Collected data
--------------------------------------------------

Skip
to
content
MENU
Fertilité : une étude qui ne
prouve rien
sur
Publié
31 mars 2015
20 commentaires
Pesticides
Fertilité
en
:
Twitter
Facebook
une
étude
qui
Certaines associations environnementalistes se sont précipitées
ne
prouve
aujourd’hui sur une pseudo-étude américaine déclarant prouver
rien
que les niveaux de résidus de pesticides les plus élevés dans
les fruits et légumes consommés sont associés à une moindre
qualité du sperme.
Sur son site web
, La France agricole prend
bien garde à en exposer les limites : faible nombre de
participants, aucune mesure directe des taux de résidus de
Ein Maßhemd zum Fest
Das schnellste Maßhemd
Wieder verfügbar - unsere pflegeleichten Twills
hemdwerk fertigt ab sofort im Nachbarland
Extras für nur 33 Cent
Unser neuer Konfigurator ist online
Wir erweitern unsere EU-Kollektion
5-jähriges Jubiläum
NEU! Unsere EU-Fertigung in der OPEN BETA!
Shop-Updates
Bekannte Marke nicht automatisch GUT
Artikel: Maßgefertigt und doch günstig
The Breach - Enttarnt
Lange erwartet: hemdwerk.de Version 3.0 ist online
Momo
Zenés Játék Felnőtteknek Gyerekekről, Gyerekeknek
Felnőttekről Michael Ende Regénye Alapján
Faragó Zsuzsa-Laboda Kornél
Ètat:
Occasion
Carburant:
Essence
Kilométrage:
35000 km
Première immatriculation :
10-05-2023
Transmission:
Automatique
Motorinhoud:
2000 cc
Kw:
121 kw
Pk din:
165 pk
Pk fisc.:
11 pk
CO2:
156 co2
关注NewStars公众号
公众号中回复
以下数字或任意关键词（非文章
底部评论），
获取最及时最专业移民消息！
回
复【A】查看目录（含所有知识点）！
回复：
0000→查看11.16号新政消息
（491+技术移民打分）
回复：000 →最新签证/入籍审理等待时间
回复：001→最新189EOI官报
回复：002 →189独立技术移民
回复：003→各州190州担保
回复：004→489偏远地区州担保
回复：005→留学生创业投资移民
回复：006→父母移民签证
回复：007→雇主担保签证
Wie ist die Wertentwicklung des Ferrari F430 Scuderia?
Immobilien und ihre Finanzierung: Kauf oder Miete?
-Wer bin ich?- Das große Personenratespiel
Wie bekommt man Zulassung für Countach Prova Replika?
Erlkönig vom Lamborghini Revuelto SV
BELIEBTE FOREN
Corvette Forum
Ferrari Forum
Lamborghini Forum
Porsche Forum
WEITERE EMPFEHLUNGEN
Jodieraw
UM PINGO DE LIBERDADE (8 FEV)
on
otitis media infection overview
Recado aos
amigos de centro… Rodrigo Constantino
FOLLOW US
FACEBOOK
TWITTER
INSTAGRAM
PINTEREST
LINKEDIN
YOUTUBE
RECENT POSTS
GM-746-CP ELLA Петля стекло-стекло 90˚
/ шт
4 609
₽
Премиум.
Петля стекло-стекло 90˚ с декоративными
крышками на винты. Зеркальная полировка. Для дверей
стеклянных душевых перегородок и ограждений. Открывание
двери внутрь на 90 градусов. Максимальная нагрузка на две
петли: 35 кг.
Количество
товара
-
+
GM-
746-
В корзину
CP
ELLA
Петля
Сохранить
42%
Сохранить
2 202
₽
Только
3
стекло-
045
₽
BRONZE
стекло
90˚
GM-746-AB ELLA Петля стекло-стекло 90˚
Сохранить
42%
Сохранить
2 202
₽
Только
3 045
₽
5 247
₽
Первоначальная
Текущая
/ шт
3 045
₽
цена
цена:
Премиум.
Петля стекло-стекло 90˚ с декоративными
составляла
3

--------------------------------------------------

* **What to work on**
In the records above, find each line that mentions the word "Maßhemd", and copy it.

* **Task output**
Ein Maßhemd zum Fest
Das schnellste Maßhemd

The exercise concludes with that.